▶ **CONSIGNE A**
Répondez aux questions suivantes d'après le texte sur l'hôtellerie haut de gamme.
(i) De quel pourcentage le RevPar des établissements haut de gamme parisiens a-t-il augmenté l'an passé ?
(ii) Quel cabinet publie le baromètre cité ?
(iii) Dans quel délai Marriott veut-il doubler le portefeuille de Renaissance ?
▶ **CONSIGNE B**
Résumez en deux phrases le texte sur l'hôtellerie haut de gamme.
▶ **CONSIGNE C**
Prolongez le texte sur l'hôtellerie haut de gamme en reprenant après sa dernière phrase.

▶ **BLOC DE TEXTE**
A l'évidence, les hôtels 4 étoiles et plus ont largement profité de la tendance du
marché. D'ailleurs, les établissements haut de gamme parisiens ont enregistré une
hausse de 15,4 % de leur revenu par chambre disponible (RevPar) l'an passé, selon le
baromètre Pannell Kerr Forster Consulting France. Et l'exercice 2001 s'annonce, lui
aussi, sous les meilleurs auspices. D'après ce même cabinet, le RevPar des hôtels 4
étoiles parisiens poursuit allégrement son ascension : + 11,3 % au terme des 6 premiers
mois de l'année en cours. Des performances encourageantes qui n'excluent pas les unités
provinciales dont le RevPar, cumulé à fin juin 2001, progresse, lui, de 11,3 %.
Marriott veut doubler le portefeuille de Renaissance d'ici 3 à 5
ans. Ici, le Renaissance de Toronto.

▶ **DONNÉES FOURNIES**
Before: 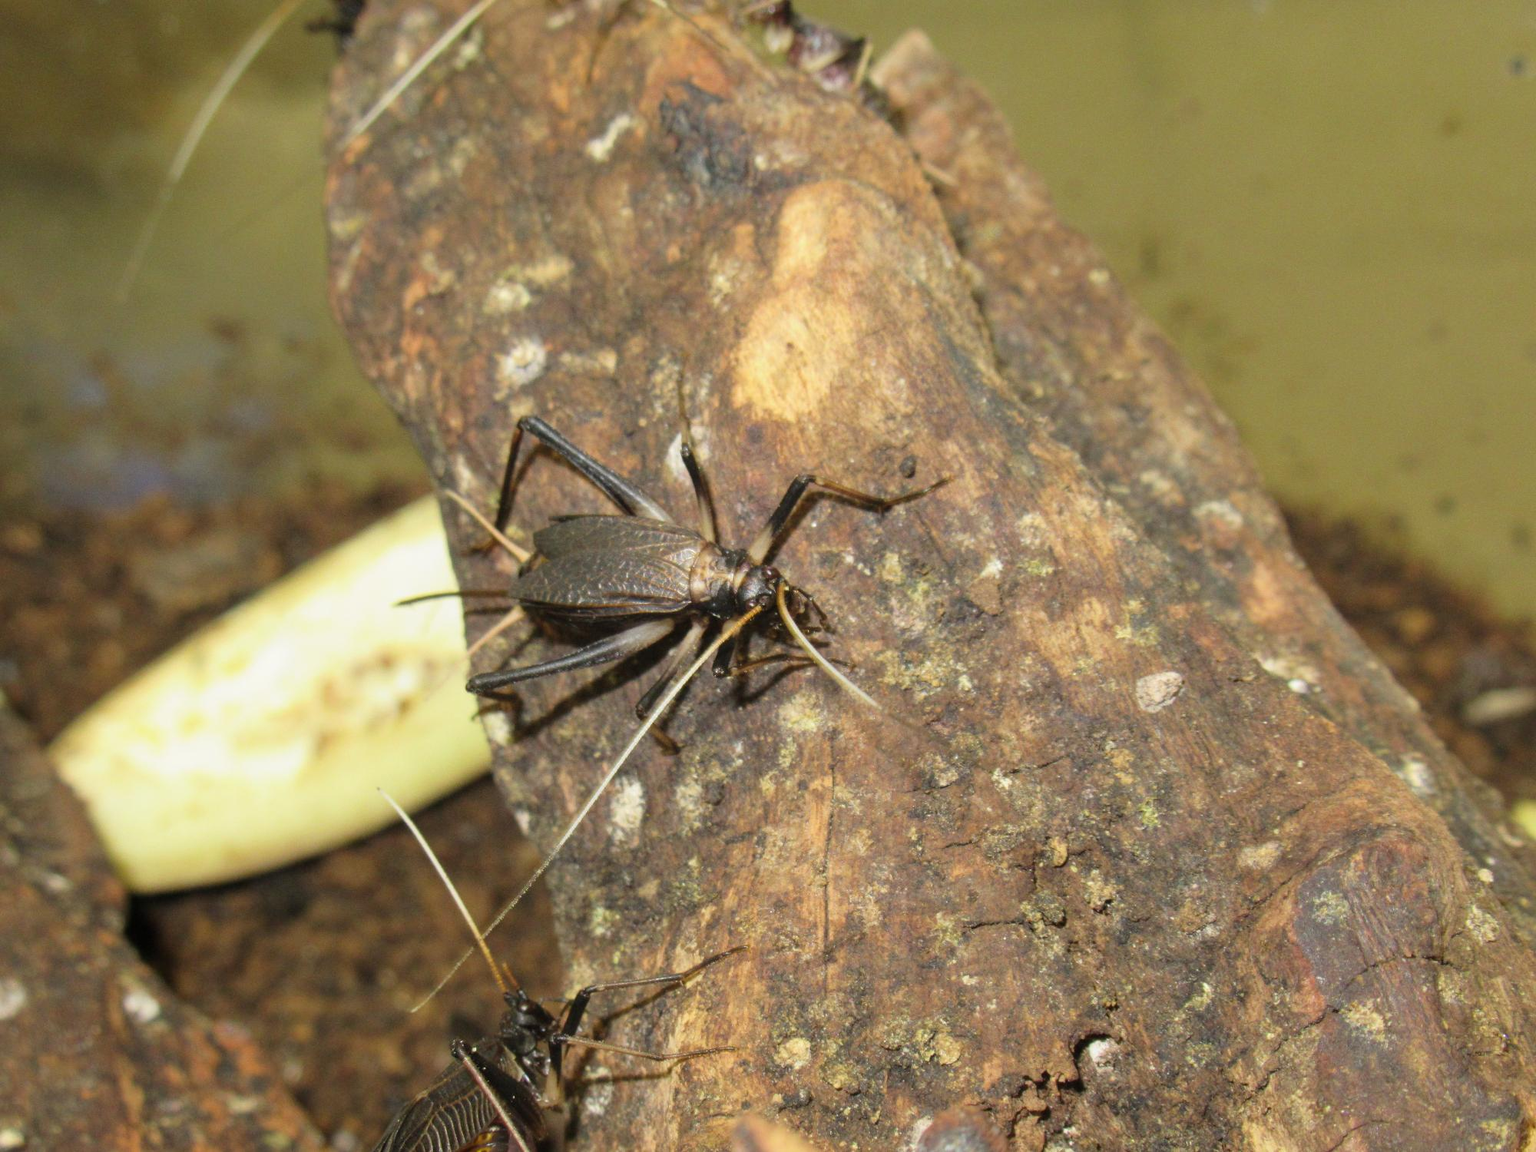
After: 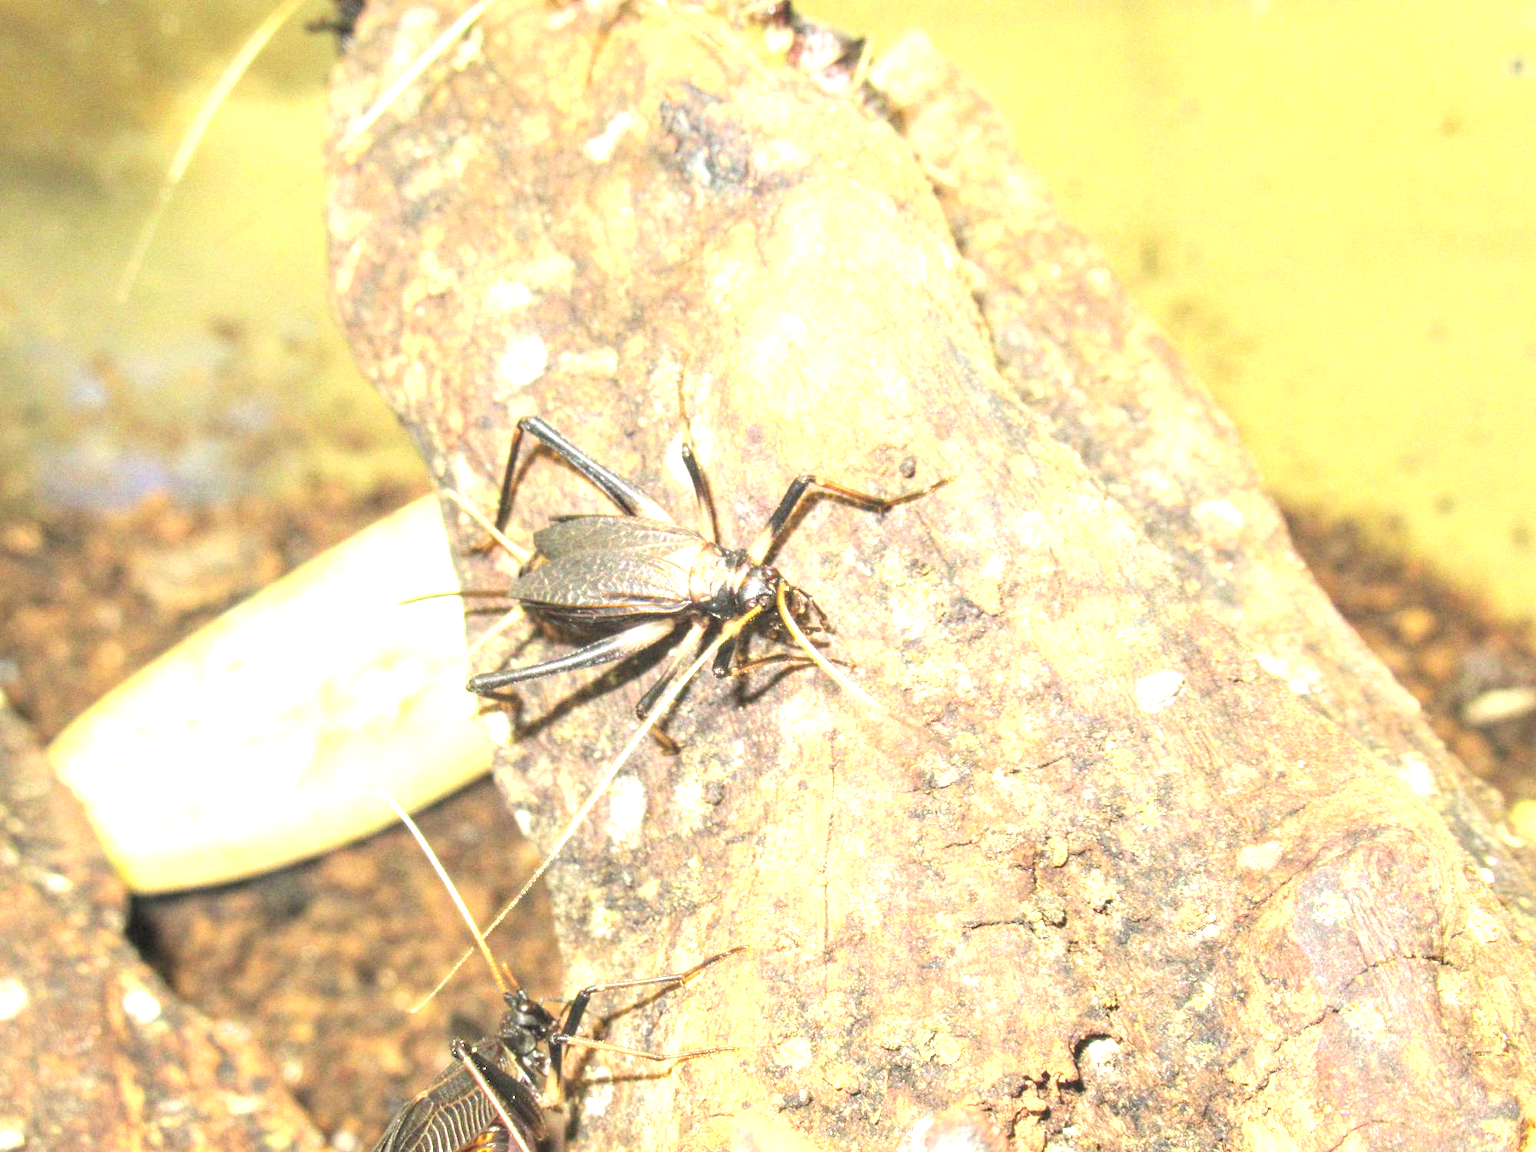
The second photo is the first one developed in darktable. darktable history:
exposure: exposure 2 EV, compensate exposure bias true, compensate highlight preservation false
local contrast: on, module defaults
contrast brightness saturation: brightness 0.13
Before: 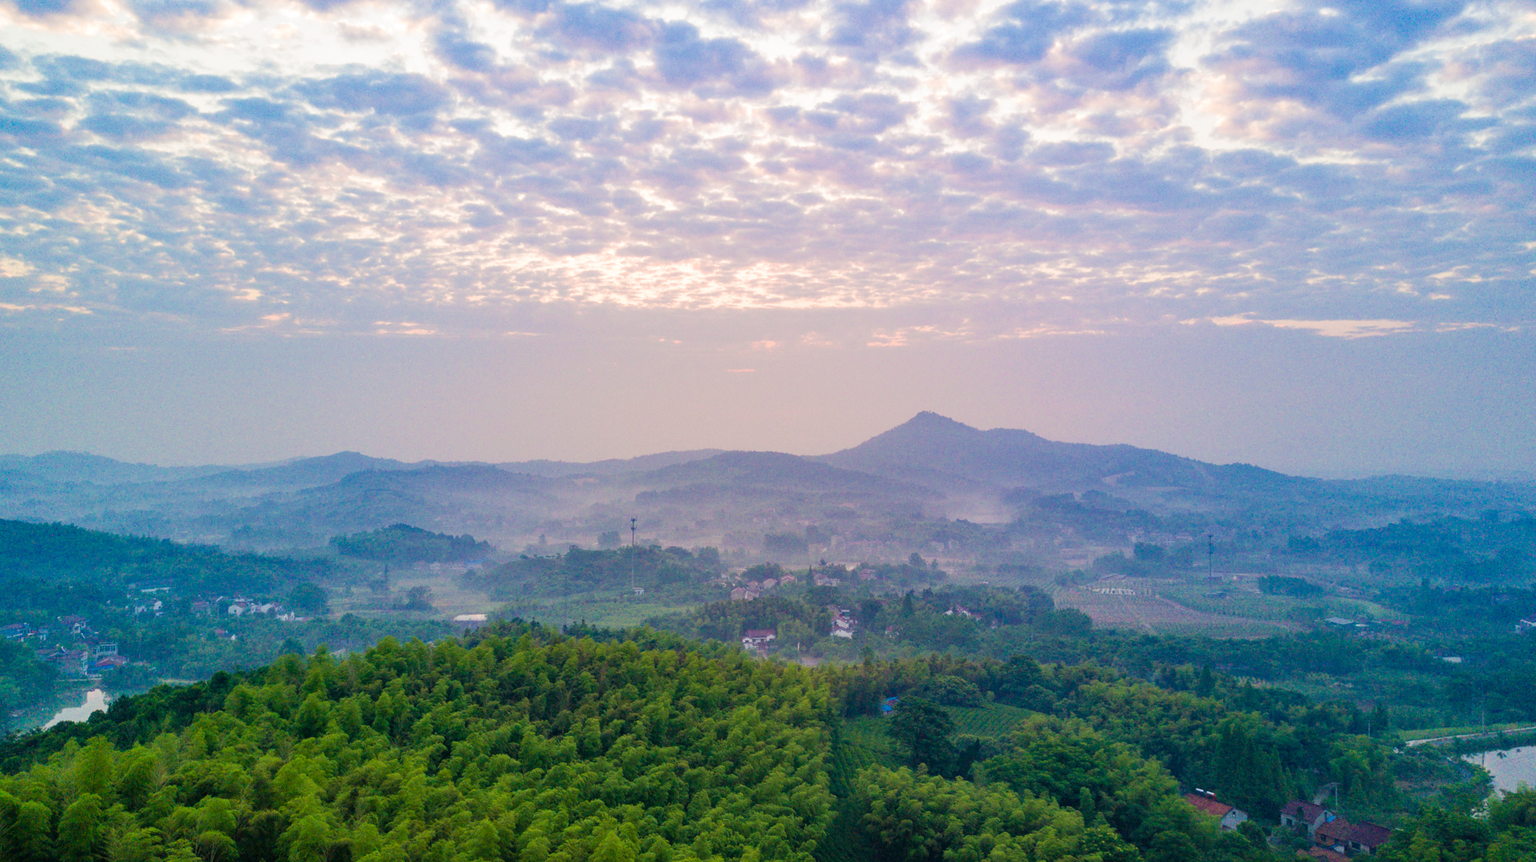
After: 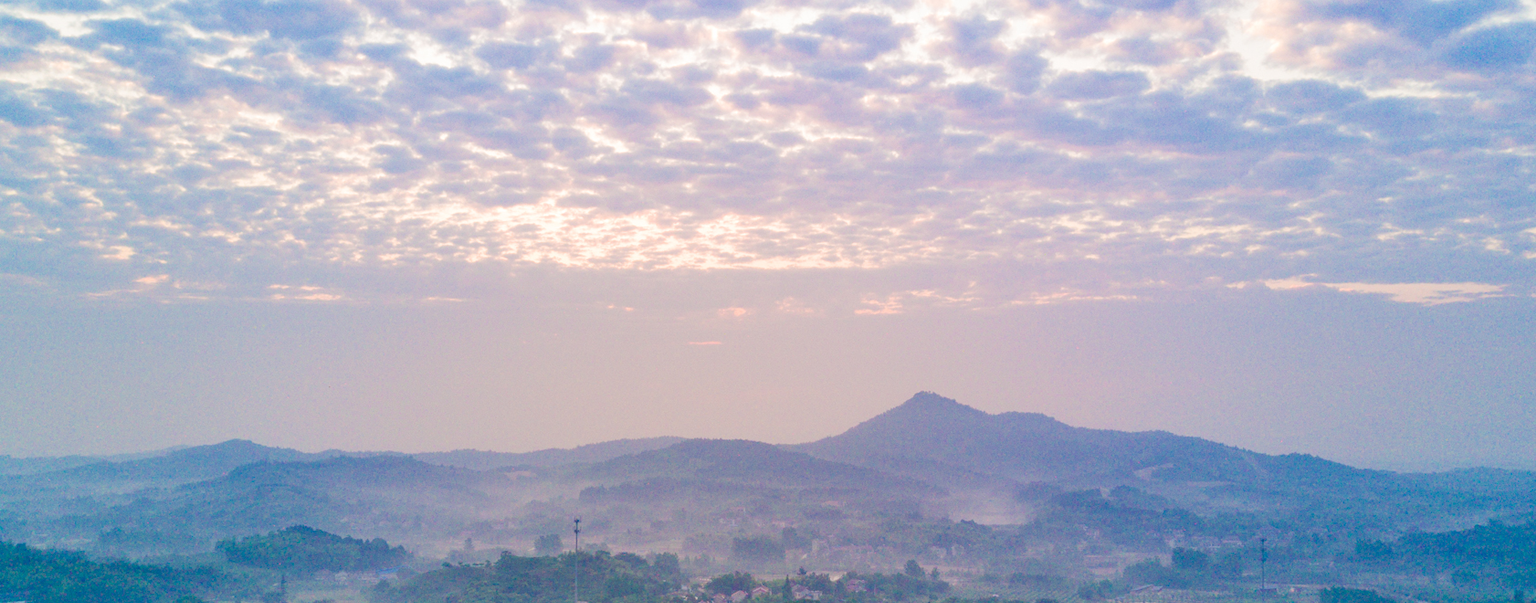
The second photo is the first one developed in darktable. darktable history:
crop and rotate: left 9.689%, top 9.546%, right 6.165%, bottom 31.54%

▶ **RÉPONSE RÉDIGÉE A**
(i) De 15,4 %.
(ii) Pannell Kerr Forster Consulting France.
(iii) D'ici 3 à 5 ans.

▶ **RÉPONSE RÉDIGÉE B**
Selon le baromètre Pannell Kerr Forster Consulting France, le RevPar des établissements haut de gamme parisiens a progressé de 15,4 % l'an passé, et celui des hôtels 4 étoiles parisiens a encore gagné 11,3 % sur les six premiers mois de 2001, tout comme celui des unités provinciales à fin juin. Marriott, de son côté, veut doubler le portefeuille de Renaissance d'ici 3 à 5 ans.

▶ **RÉPONSE RÉDIGÉE C**
La fièvre des concentrations
hôtelières
Devant une telle manne économique, et selon la formule à la mode 'globalisation et
mondialisation' obligent, la fièvre des concentrations a bien sûr fait des siennes,
bouleversant le paysage de l'hôtellerie haut de gamme international. A coup de
fusions-absorptions (Doubletree et Promus...), de rachats successifs (Inter-Continental et
Bristol Hotels par Bass, Rafaël par Mandarin Oriental, Westin par Starwood...) et autres
OPA amicales, parfois même hostiles (ITT Sheraton par Starwood), les principaux
opérateurs hôteliers ont cherché vaille que vaille à atteindre la taille critique pour
figurer dans la cour des grands. Au risque, à certains moments, de se retrouver à la
tête de deux réseaux identiques.
L'Américain Marriott, qui a acquis la chaîne Renaissance en 1997 pour un montant de 1
milliard de dollars à la barbe de Doubletree, a connu ce revers de médaille. "A
la suite de la reprise de Renaissance, nous avons de fait été confrontés à un
problème d'identité important", explique Sid Yu, vice-président de Renaissance
Hotels, Resorts and Suites. Et de préciser : "Nous avions deux produits 4
étoiles positionnés sur le même segment."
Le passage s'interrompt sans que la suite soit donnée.